The Echelon-1 trial -- a randomized, multicenter study -- evaluated the effects on 1,334 patients using Adcetris. | File photo

Takeda Pharmaceuticals Ltd. and Seattle Genetics Inc. recently announced that their Adcetris drug, which was created to treat advanced Hodgkin lymphoma, met its primary endpoint during the Phase 3 Echelon-1 clinical trial.

“We are excited about the positive result which shows a statistically significant improvement in the primary endpoint of modified PFS,” Dr.
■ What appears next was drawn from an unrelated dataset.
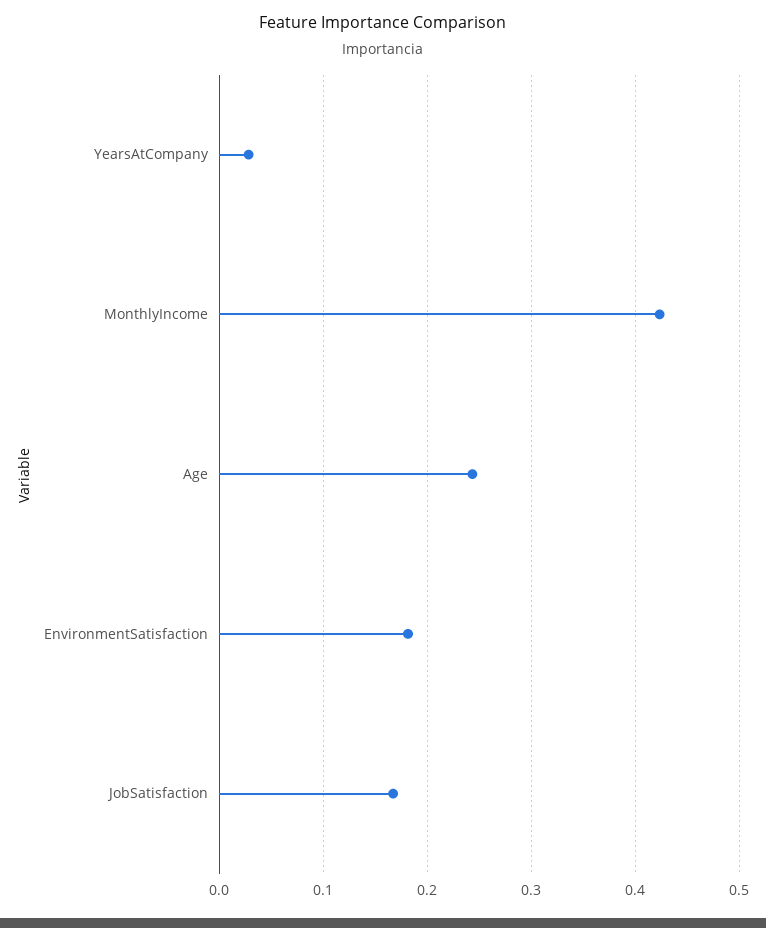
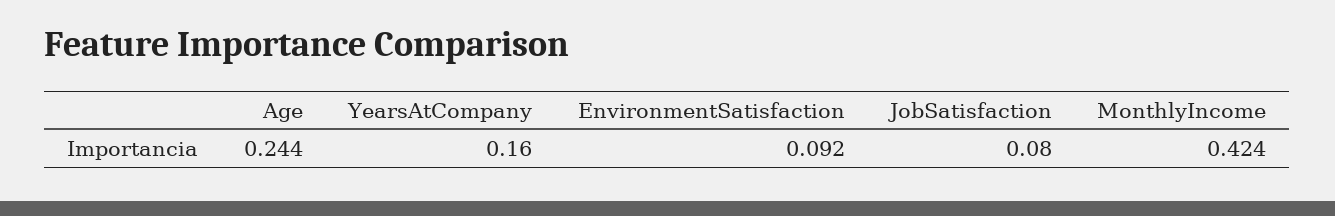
YearsAtCompany: 0.03 -> 0.16
EnvironmentSatisfaction: 0.18 -> 0.092
JobSatisfaction: 0.17 -> 0.08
Dirk Huebner, executive medical director of the Oncology Therapeutic Area Unit at Takeda Pharmaceutical, said in a statement. “The results of this trial signify an important step forward in the development of ADCETRIS and have the potential to change the treatment approach of frontline advanced Hodgkin lymphoma.”

The Echelon-1 trial, a randomized, multicenter study, evaluated the effects on 1,334 patients using Adcetris as part of a frontline combination chemotherapy regimen. Adcetris is an antibody-drug conjugate.

“The outcome of the Phase 3 ECHELON-1 trial represents a significant milestone for the Hodgkin lymphoma community,” Dr. Clay Siegall, president and CEO of Seattle Genetics, said. “Seattle Genetics’ goal is to establish ADCETRIS as the foundation of care for CD30-expressing lymphomas, including Hodgkin lymphoma. Notably, this is the first clinical trial in frontline advanced Hodgkin lymphoma to show superior efficacy of a regimen that eliminates bleomycin.”